• [The data]:
_ _ _ _ _

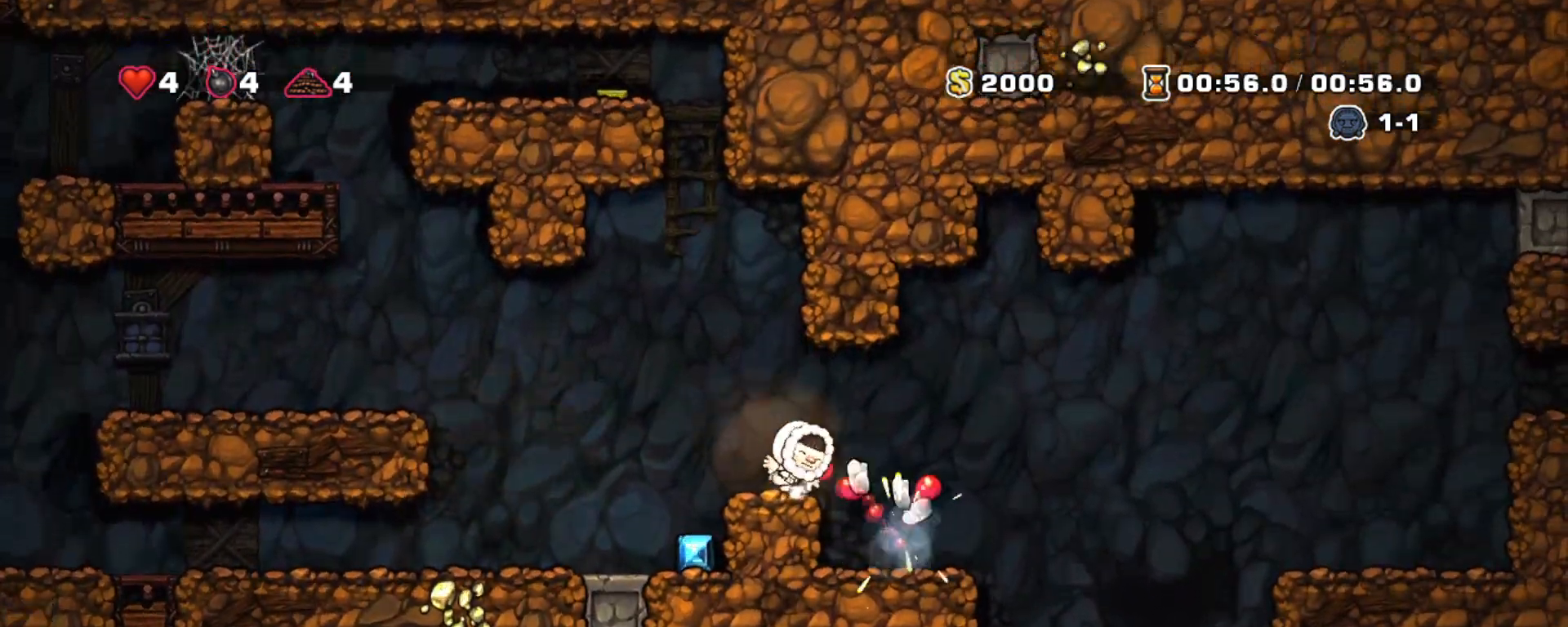
{"keys": ["shift"], "events": [[83, "right", "up"]]}
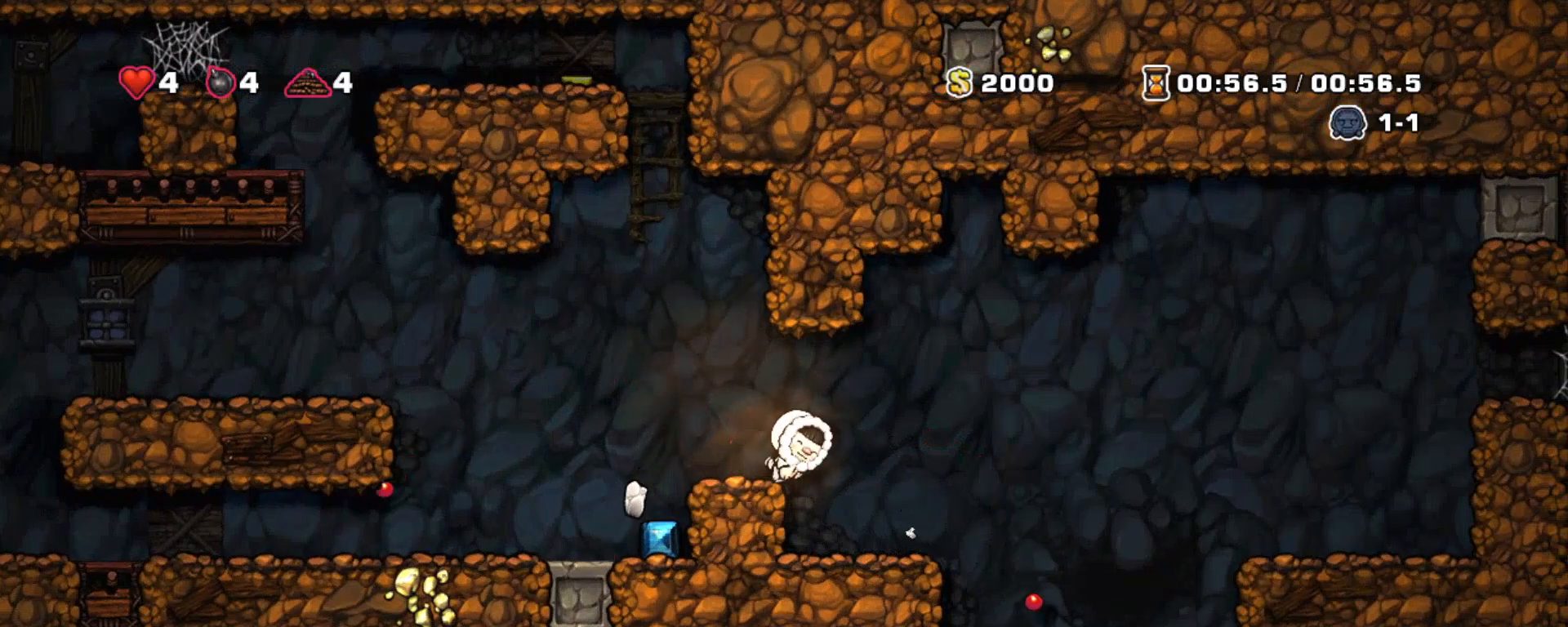
{"keys": ["right", "shift", "z"], "events": [[50, "right", "down"], [150, "right", "up"], [283, "right", "down"], [433, "z", "down"]]}
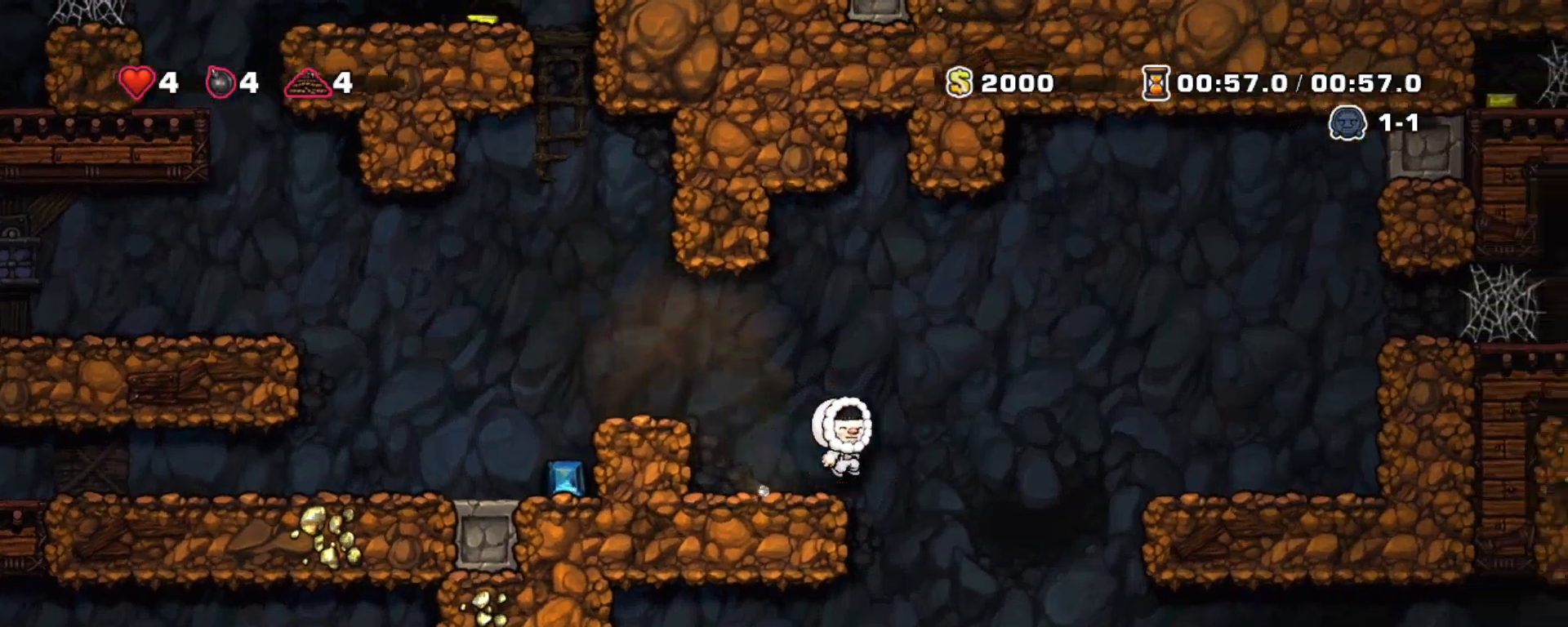
{"keys": ["right", "shift", "z"], "events": [[133, "z", "up"], [500, "z", "down"]]}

_ _ _ _ _

• [Work order]:
Please set down the whole listing exactly, apart from the pictures.

• [Reply to the exercise]:
{"keys": ["shift"], "events": [[83, "right", "up"]]}
{"keys": ["right", "shift", "z"], "events": [[50, "right", "down"], [150, "right", "up"], [283, "right", "down"], [433, "z", "down"]]}
{"keys": ["right", "shift", "z"], "events": [[133, "z", "up"], [500, "z", "down"]]}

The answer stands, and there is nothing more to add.